Decide whether each statement agrees with the excerpt about writing prose. Answer yes or no for each, quoting the words from the excerpt that decide it.
1. The writer has been post-surgery for five months.
2. The writer wanted to be a comic artist before wanting to be a novelist.
3. The writer has completed two short stories.

→ **EXCERPT**
----------
With each book and short story I finish, my confidence grows a little more. Whether I will ever be a best-selling author, or even find a publishing house, is anyone’s guess. But the point isn’t to become rich or famous. It’s to build myself up a little more with each project, to show myself that yes, I can finish a story. I can get all these ideas in my head down on paper. And I can do it with a certain level of competency and show improvement every time I label a draft ‘finished’.

Nearing the Finish Line With My Next Book

For being a comic artist, I haven’t been so good at actually making comic pages lately. I’ve been in a state of pretty bad burnout for a while, and everything that was 2020 certainly didn’t help. I’ve been post-surgery for five months now. Yet, my body is still adjusting to its new normal, which hasn’t helped my general exhaustion surrounding art (it may, in fact, take several years to fully adjust due to the nature of the surgery; it’s made a lot of changes to my entire system).

I haven’t been sitting on my hands, however, and because of many different factors that have made me feel unfulfilled by comics lately, I have been focusing more and more on writing prose. I wanted to be a novelist and illustrator long before I wanted to be a comic artist. In my late teens, my art and scripting abilities far exceeded my prose, so I chose to tell stories in the only way I was capable at the time. Fifteen years later, my prose has reached an acceptable level of competency, and so for the past six months, I’ve been practising and polishing and studying and practising some more. I’ve completed one novelette, one short story and have numerous works-in-progress.
----------
Data records:
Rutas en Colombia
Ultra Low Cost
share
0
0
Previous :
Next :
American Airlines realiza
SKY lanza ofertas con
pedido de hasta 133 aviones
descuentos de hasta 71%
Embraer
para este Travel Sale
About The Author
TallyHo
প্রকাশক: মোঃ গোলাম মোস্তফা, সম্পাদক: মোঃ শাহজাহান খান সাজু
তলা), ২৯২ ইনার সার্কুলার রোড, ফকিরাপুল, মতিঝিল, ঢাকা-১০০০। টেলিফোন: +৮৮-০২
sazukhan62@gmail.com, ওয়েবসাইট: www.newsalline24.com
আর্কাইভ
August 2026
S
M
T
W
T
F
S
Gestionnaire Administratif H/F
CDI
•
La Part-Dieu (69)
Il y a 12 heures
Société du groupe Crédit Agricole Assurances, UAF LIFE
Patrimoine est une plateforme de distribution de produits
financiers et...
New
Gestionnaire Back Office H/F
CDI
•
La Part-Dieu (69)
----------
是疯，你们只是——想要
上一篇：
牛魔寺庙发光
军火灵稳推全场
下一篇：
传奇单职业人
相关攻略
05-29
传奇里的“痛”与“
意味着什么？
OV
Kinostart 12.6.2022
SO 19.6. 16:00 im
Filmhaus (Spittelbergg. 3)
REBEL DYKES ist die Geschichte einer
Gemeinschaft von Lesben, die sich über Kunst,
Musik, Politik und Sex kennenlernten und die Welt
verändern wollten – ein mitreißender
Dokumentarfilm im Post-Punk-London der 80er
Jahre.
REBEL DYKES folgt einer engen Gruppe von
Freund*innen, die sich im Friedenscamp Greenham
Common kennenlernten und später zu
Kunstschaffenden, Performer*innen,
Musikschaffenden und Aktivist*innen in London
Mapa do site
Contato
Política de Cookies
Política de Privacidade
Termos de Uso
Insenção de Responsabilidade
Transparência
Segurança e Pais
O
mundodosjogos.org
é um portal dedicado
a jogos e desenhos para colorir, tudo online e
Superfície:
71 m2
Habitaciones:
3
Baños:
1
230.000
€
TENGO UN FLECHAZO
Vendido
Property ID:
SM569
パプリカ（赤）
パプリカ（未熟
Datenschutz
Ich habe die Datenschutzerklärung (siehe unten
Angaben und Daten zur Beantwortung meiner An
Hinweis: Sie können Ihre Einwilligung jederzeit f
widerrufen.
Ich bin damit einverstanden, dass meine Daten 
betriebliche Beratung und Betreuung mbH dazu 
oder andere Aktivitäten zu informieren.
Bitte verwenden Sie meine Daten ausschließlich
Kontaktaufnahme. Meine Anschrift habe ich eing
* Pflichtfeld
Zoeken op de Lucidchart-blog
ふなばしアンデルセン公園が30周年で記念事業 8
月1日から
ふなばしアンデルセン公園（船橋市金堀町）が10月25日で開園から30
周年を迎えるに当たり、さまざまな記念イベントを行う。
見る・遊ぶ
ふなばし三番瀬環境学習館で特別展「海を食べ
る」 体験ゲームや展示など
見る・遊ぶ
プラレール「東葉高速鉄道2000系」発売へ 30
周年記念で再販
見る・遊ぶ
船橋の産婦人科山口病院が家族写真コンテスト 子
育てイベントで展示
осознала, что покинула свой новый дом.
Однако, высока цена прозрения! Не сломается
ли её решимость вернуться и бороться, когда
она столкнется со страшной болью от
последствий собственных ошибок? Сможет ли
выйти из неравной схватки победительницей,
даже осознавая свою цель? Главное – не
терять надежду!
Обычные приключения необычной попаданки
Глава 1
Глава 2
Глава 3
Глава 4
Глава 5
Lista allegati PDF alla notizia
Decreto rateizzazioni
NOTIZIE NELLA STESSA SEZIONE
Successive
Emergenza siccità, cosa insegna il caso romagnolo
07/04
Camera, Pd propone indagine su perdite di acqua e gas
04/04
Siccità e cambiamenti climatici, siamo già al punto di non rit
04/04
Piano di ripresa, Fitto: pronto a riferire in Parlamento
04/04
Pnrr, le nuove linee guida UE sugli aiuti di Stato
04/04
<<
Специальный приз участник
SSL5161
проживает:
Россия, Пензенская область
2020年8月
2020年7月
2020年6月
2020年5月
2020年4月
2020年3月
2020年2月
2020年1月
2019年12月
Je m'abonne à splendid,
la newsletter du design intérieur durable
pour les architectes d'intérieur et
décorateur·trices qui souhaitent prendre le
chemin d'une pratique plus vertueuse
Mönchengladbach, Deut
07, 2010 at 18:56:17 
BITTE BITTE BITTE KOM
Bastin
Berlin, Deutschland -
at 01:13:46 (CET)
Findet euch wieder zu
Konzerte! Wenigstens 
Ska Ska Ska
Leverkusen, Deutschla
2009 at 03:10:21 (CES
----------
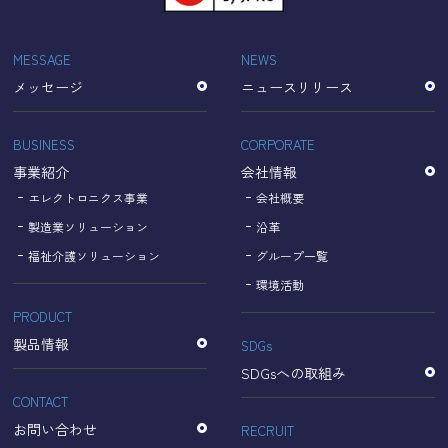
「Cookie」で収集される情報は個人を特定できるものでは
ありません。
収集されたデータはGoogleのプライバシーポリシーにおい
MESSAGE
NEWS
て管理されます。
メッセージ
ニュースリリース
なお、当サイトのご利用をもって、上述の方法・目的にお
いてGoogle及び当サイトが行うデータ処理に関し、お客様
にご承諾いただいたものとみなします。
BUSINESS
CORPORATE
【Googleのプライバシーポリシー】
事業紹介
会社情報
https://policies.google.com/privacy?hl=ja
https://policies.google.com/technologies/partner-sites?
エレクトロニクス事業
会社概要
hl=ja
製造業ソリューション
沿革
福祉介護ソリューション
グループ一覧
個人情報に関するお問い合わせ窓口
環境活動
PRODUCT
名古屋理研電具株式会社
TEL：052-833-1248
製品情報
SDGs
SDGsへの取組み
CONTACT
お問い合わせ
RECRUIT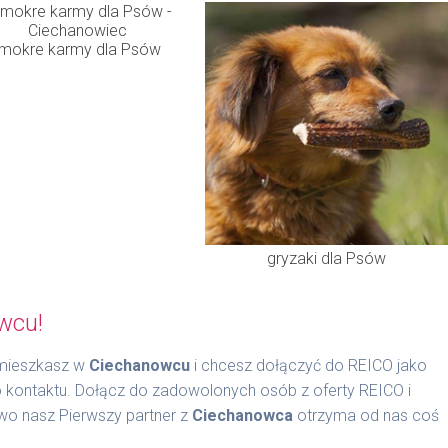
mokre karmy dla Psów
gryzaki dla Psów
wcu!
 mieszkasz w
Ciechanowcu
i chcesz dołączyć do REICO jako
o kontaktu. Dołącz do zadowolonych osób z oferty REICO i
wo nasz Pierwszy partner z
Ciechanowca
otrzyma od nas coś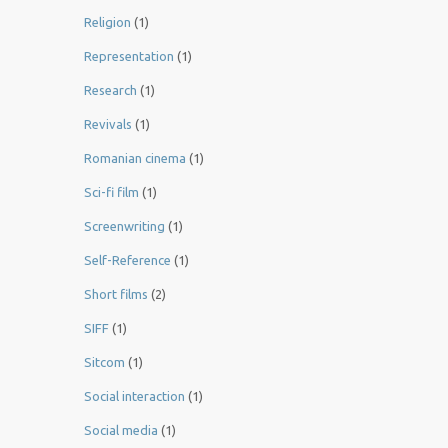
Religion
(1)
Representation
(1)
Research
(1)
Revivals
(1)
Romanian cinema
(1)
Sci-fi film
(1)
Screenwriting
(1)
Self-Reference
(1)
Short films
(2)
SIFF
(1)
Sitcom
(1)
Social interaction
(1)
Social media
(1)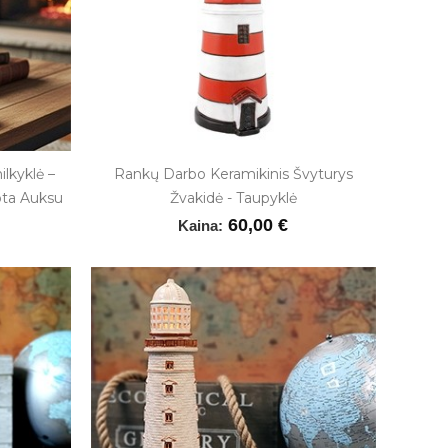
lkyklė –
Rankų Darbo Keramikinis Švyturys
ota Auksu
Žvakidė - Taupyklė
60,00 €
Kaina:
----------
→ **EXPECTED OUTPUT**
1. Yes: "I’ve been post-surgery for five months now."
2. No: "I wanted to be a novelist and illustrator long before I wanted to be a comic artist."
3. No: "I’ve completed one novelette, one short story and have numerous works-in-progress."